Would anyone help me? Thank you from now

Answers (2)

Josh Meyer
Josh Meyer on 1 Aug 2017

Christine Tobler
Christine Tobler on 1 Aug 2017
Edited: Christine Tobler on 1 Aug 2017
This should be possible using the digraph object. Since you are modifying the graph, it may be best to write a for-loop that will search for a node with indegree 0 (no incoming edges), modify the weight of the succeeding nodes, and so on. Here's a simple example
g = digraph(triu(bucky)); % Example digraph
g.Nodes.Water = ones(numnodes(g), 1);
while any(indegree(g) == 0 & outdegree(g) > 0)
v = find(indegree(g) == 0 & outdegree(g) > 0, 1);
u = successors(g, v); % This could be more than one node.
g.Nodes.Water(u) = g.Nodes.Water(u) + g.Nodes.Water(v) / length(u); % splitting up the water
g = rmedge(g, v, u);
end
This will do what I think you were describing.

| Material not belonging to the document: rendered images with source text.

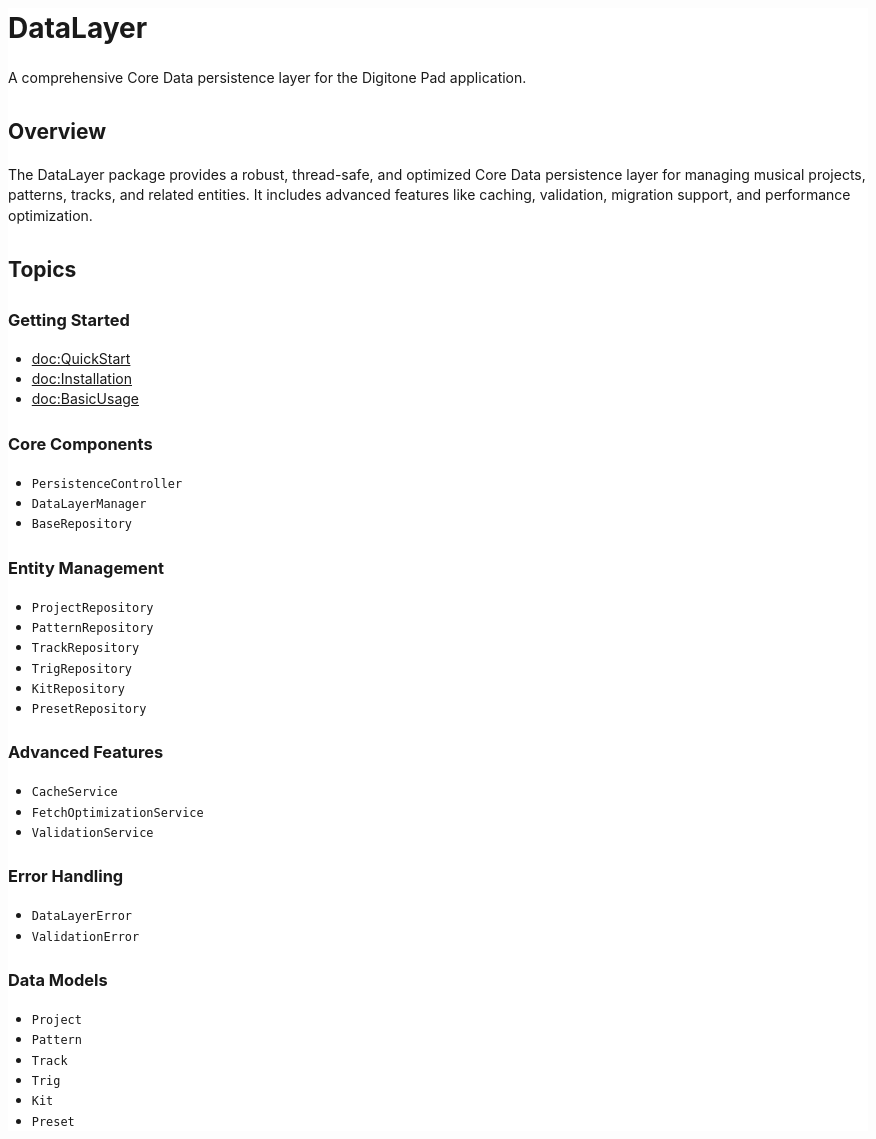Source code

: # DataLayer

A comprehensive Core Data persistence layer for the Digitone Pad application.

## Overview

The DataLayer package provides a robust, thread-safe, and optimized Core Data persistence layer for managing musical projects, patterns, tracks, and related entities. It includes advanced features like caching, validation, migration support, and performance optimization.

## Topics

### Getting Started

- <doc:QuickStart>
- <doc:Installation>
- <doc:BasicUsage>

### Core Components

- ``PersistenceController``
- ``DataLayerManager``
- ``BaseRepository``

### Entity Management

- ``ProjectRepository``
- ``PatternRepository``
- ``TrackRepository``
- ``TrigRepository``
- ``KitRepository``
- ``PresetRepository``

### Advanced Features

- ``CacheService``
- ``FetchOptimizationService``
- ``ValidationService``

### Error Handling

- ``DataLayerError``
- ``ValidationError``

### Data Models

- ``Project``
- ``Pattern``
- ``Track``
- ``Trig``
- ``Kit``
- ``Preset``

However, it may not be the most efficient, because removing edges from a graph one at a time in a loop can be very expensive. It may be cheaper to save the vectors outdegree and indegree, and update these vectors when removing the edges instead of actually modifying the graph. This should be considerably faster.
Also, your algorithm is based on the assumption that the digraph does not contain a cycle - otherwise, it will be caught in an endless loop.